#### Stored items from a collection
───

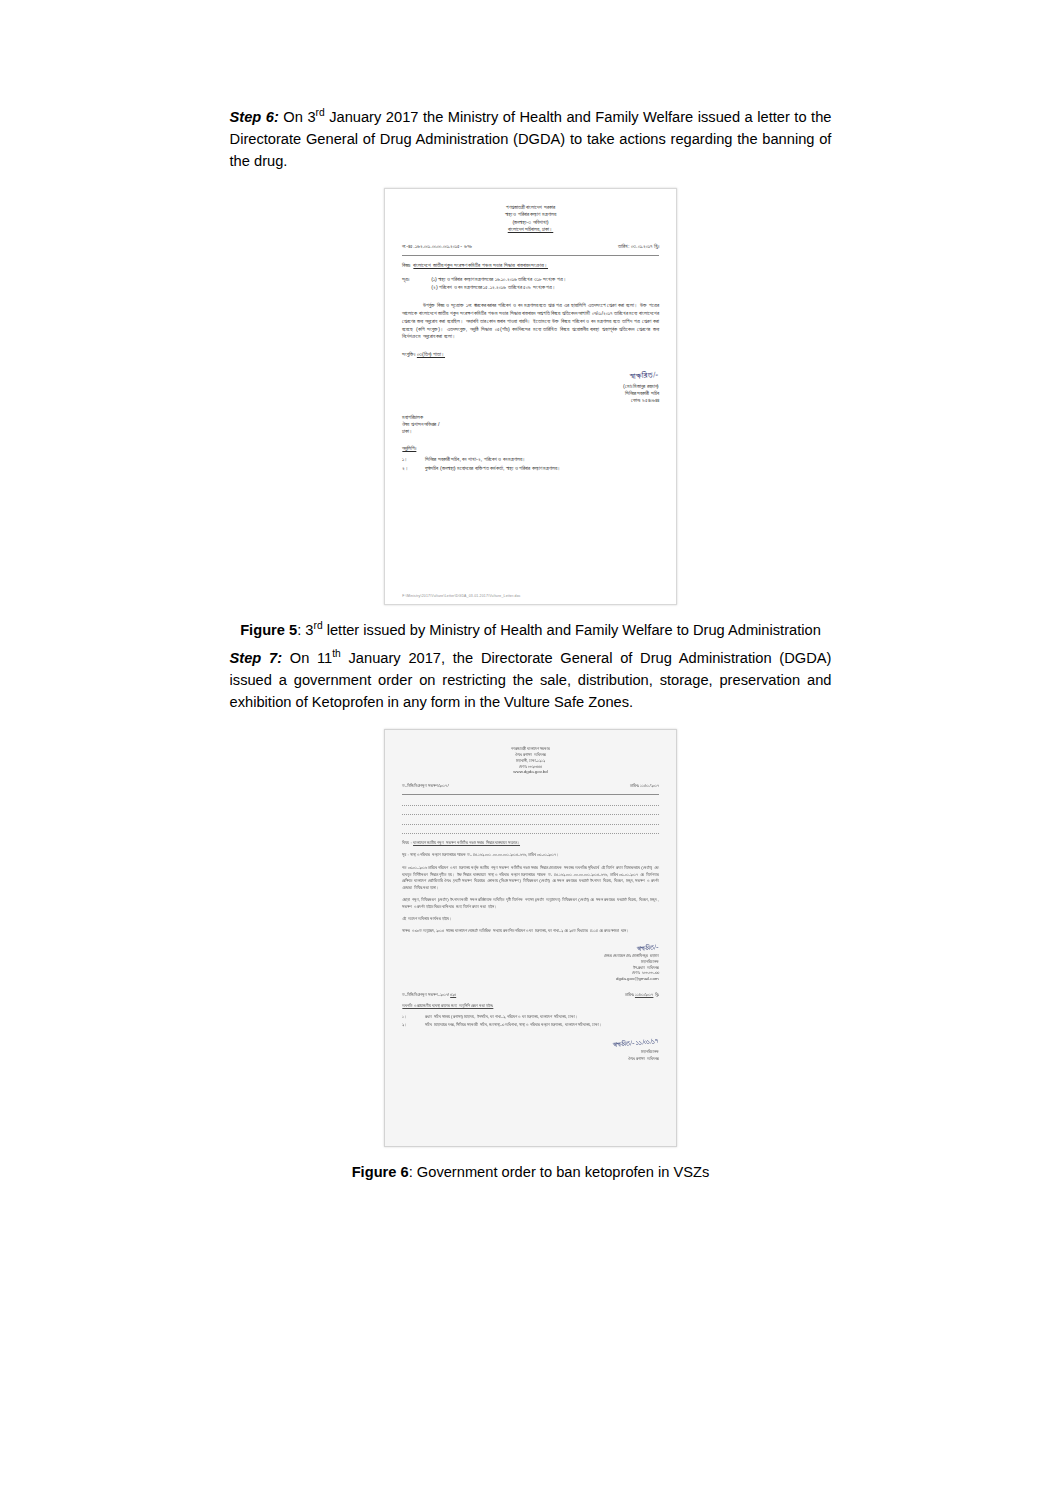Step 6: On 3rd January 2017 the Ministry of Health and Family Welfare issued a letter to the Directorate General of Drug Administration (DGDA) to take actions regarding the banning of the drug.
গণপ্রজাতন্ত্রী বাংলাদেশ সরকার
স্বাস্থ্য ও পরিবার কল্যাণ মন্ত্রণালয়
(জনস্বাস্থ্য-৩ অধিশাখা)
বাংলাদেশ সচিবালয়, ঢাকা।
নং-৪৫.১৬২.০০১.০০.০০.০০১.২০১৫- ৬৭৬
তারিখ: ০৩.০১.২০১৭ খ্রিঃ
বিষয়ঃ বাংলাদেশে জাতীয় শকুন সংরক্ষণ কমিটির পঞ্চম সভার সিদ্ধান্ত বাস্তবায়ন সংক্রান্ত।
সূত্রঃ
(১) স্বাস্থ্য ও পরিবার কল্যাণ মন্ত্রণালয়ের ১৬.১০.২০১৬ তারিখের ৩১৮ সংখ্যক পত্র।
(২) পরিবেশ ও বন মন্ত্রণালয়ের ১৫.১২.২০১৬ তারিখের ৫০৯ সংখ্যক পত্র।
উপর্যুক্ত বিষয় ও সূত্রোক্ত ১নং স্মারকের বরাবর পরিবেশ ও বন মন্ত্রণালয় হতে প্রাপ্ত পত্র এর ছায়ালিপি এতদসংগে প্রেরণ করা হলো। উক্ত পত্রের আলোকে বাংলাদেশে জাতীয় শকুন সংরক্ষণ কমিটির পঞ্চম সভার সিদ্ধান্ত বাস্তবায়ন অগ্রগতি বিষয়ে প্রতিবেদন আগামী ০৭/০১/২০১৭ তারিখের মধ্যে বাংলাদেশের প্রেরণের জন্য অনুরোধ করা হয়েছিল। অদ্যাবধি তার কোন জবাব পাওয়া যায়নি। ইতোমধ্যে উক্ত বিষয়ে পরিবেশ ও বন মন্ত্রণালয় হতে তাগিদ পত্র প্রেরণ করা হয়েছে (কপি সংযুক্ত)। এতদসংযুক্ত, অনুষ্ঠি সিদ্ধান্ত ০৫(পাঁচ) কর্মদিবসের মধ্যে তারিখিত বিষয়ে প্রয়োজনীয় ব্যবস্থা গ্রহণপূর্বক প্রতিবেদন প্রেরণের জন্য নির্দেশক্রমে অনুরোধ করা হলো।
সংযুক্তিঃ ০৩(তিন) পাতা।
স্বাক্ষরিত/-
(মোঃ মিজানুর রহমান)
সিনিয়র সহকারী সচিব
ফোনঃ ৯৫৪০৬৪৪
মহাপরিচালক
ঔষধ প্রশাসন অধিদপ্তর /
ঢাকা।
অনুলিপিঃ
১।সিনিয়র সহকারী সচিব, বন শাখা-২, পরিবেশ ও বন মন্ত্রণালয়।
২।যুগ্মসচিব (জনস্বাস্থ্য) মহোদয়ের ব্যক্তিগত কর্মকর্তা, স্বাস্থ্য ও পরিবার কল্যাণ মন্ত্রণালয়।
F:\Ministry\2017\Vulture\Letter\DGDA_03.01.2017\Vulture_Letter.doc
Figure 5: 3rd letter issued by Ministry of Health and Family Welfare to Drug Administration
Step 7: On 11th January 2017, the Directorate General of Drug Administration (DGDA) issued a government order on restricting the sale, distribution, storage, preservation and exhibition of Ketoprofen in any form in the Vulture Safe Zones.
গণপ্রজাতন্ত্রী বাংলাদেশ সরকার
ঔষধ প্রশাসন অধিদপ্তর
মহাখালী, ঢাকা-১২১২
ফোনঃ ৮৮২৮৫৫৫
www.dgda.gov.bd
নং-ডিজিডিএ/শকুন সংরক্ষণ/২০১৭/
তারিখঃ ১১/০১/২০১৭
বিষয় : বাংলাদেশে জাতীয় শকুন সংরক্ষণ কমিটির পঞ্চম সভার সিদ্ধান্ত বাস্তবায়ন সংক্রান্ত।
সূত্র : স্বাস্থ্য ও পরিবার কল্যাণ মন্ত্রণালয়ের স্মারক নং- ৪৫.১৬২.০০১.০০.০০.০০১.২০১৫-৬৭৬, তারিখ ০৩-০১-২০১৭।
গত ০৩-০১-২০১৬ তারিখে পরিবেশ ও বন মন্ত্রণালয় কর্তৃক জাতীয় শকুন সংরক্ষণ কমিটির পঞ্চম সভার সিদ্ধান্ত মোতাবেক সকলের অবগতির সুবিধার্থে এই নির্দেশ প্রদান নিম্নোক্তভাবে (কেটো) এবং ব্যবহৃত নির্দিষ্টকরণ সিদ্ধান্ত গৃহীত হয়। উক্ত সিদ্ধান্ত বাস্তবায়নে স্বাস্থ্য ও পরিবার কল্যাণ মন্ত্রণালয়ের স্মারক নং- ৪৫.১৬২.০০১.০০.০০.০০১.২০১৫-৬৭৬, তারিখ ০৩-০১-২০১৭ এর নির্দেশনার প্রেক্ষিতে বাংলাদেশ ভেটেরিনারি ঔষধ দ্রব্যটি সংরক্ষণ বিক্রয়ের এলাকায় (ভিএস সংরক্ষণ) নিষিদ্ধকরণ (কেটো) এর সকল প্রকারের ফরমেট উৎপাদন বিক্রয়, বিতরণ, মজুদ, সংরক্ষণ ও প্রদর্শন এতদ্বারা নিষিদ্ধ করা হলো।
এছাড়া শকুন, নিষিদ্ধকরণ (কেটো) উৎপাদনকারী সকল প্রতিষ্ঠানকে অবিহিত দৃষ্টি নির্দেশক পণ্যসহ (কেটো অনুমোদন) নিষিদ্ধকরণ (কেটো) এর সকল প্রকারের ফরমেট বিক্রয়, বিতরণ, মজুদ, সংরক্ষণ ও প্রদর্শন হইতে বিরত থাকিবার জন্য নির্দেশ প্রদান করা হইল।
এই আদেশ অবিলম্বে কার্যকর হইবে।
স্বাক্ষর ও ৩০নং অনুচ্ছেদ, ২০১৫ সালের বাংলাদেশ গেজেটে অতিরিক্ত সংখ্যায় প্রকাশিত পরিবেশ ও বন মন্ত্রণালয়, বন শাখা-২ এর ২৫নং বিধানের ৪১১৪ এর প্রদত্ত ক্ষমতা বলে।
স্বাক্ষরিত/-
মেজর জেনারেল মোঃ মোস্তাফিজুর রহমান
মহাপরিচালক
উপ-প্রধান অধিদপ্তর
ফোনঃ ৯৮৮-৮৮-৩৩
dgda.gov@gmail.com
নং-ডিজিডিএ/শকুন সংরক্ষণ-২০১৭/ ৫২৫
তারিখঃ ১১/০১/২০১৭ খ্রিঃ
অবগতি ও প্রয়োজনীয় ব্যবস্থা গ্রহণের জন্য অনুলিপি প্রেরণ করা হইলঃ
১।প্রধান সচিব সমন্বয় (প্রশাসন) মহোদয়, উপসচিব, বন শাখা-২, পরিবেশ ও বন মন্ত্রণালয়, বাংলাদেশ সচিবালয়, ঢাকা।
২।সচিব মহোদয়ের দপ্তর, সিনিয়র সহকারী সচিব, জনস্বাস্থ্য-৩ অধিশাখা, স্বাস্থ্য ও পরিবার কল্যাণ মন্ত্রণালয়, বাংলাদেশ সচিবালয়, ঢাকা।
স্বাক্ষরিত/- ১১/০১/১৭
মহাপরিচালক
ঔষধ প্রশাসন অধিদপ্তর
Figure 6: Government order to ban ketoprofen in VSZs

───

#### Try it
Among the entries above, the line containing "Step 7: On 11th", the line containing "এই আদেশ অবিলম্বে কার্যকর হইবে।", and all lines between them are to be restated word for word; nothing else belongs in the reply.

#### Reply
Step 7: On 11th January 2017, the Directorate General of Drug Administration (DGDA) issued a government order on restricting the sale, distribution, storage, preservation and exhibition of Ketoprofen in any form in the Vulture Safe Zones.
গণপ্রজাতন্ত্রী বাংলাদেশ সরকার
ঔষধ প্রশাসন অধিদপ্তর
মহাখালী, ঢাকা-১২১২
ফোনঃ ৮৮২৮৫৫৫
www.dgda.gov.bd
নং-ডিজিডিএ/শকুন সংরক্ষণ/২০১৭/
তারিখঃ ১১/০১/২০১৭
বিষয় : বাংলাদেশে জাতীয় শকুন সংরক্ষণ কমিটির পঞ্চম সভার সিদ্ধান্ত বাস্তবায়ন সংক্রান্ত।
সূত্র : স্বাস্থ্য ও পরিবার কল্যাণ মন্ত্রণালয়ের স্মারক নং- ৪৫.১৬২.০০১.০০.০০.০০১.২০১৫-৬৭৬, তারিখ ০৩-০১-২০১৭।
গত ০৩-০১-২০১৬ তারিখে পরিবেশ ও বন মন্ত্রণালয় কর্তৃক জাতীয় শকুন সংরক্ষণ কমিটির পঞ্চম সভার সিদ্ধান্ত মোতাবেক সকলের অবগতির সুবিধার্থে এই নির্দেশ প্রদান নিম্নোক্তভাবে (কেটো) এবং ব্যবহৃত নির্দিষ্টকরণ সিদ্ধান্ত গৃহীত হয়। উক্ত সিদ্ধান্ত বাস্তবায়নে স্বাস্থ্য ও পরিবার কল্যাণ মন্ত্রণালয়ের স্মারক নং- ৪৫.১৬২.০০১.০০.০০.০০১.২০১৫-৬৭৬, তারিখ ০৩-০১-২০১৭ এর নির্দেশনার প্রেক্ষিতে বাংলাদেশ ভেটেরিনারি ঔষধ দ্রব্যটি সংরক্ষণ বিক্রয়ের এলাকায় (ভিএস সংরক্ষণ) নিষিদ্ধকরণ (কেটো) এর সকল প্রকারের ফরমেট উৎপাদন বিক্রয়, বিতরণ, মজুদ, সংরক্ষণ ও প্রদর্শন এতদ্বারা নিষিদ্ধ করা হলো।
এছাড়া শকুন, নিষিদ্ধকরণ (কেটো) উৎপাদনকারী সকল প্রতিষ্ঠানকে অবিহিত দৃষ্টি নির্দেশক পণ্যসহ (কেটো অনুমোদন) নিষিদ্ধকরণ (কেটো) এর সকল প্রকারের ফরমেট বিক্রয়, বিতরণ, মজুদ, সংরক্ষণ ও প্রদর্শন হইতে বিরত থাকিবার জন্য নির্দেশ প্রদান করা হইল।
এই আদেশ অবিলম্বে কার্যকর হইবে।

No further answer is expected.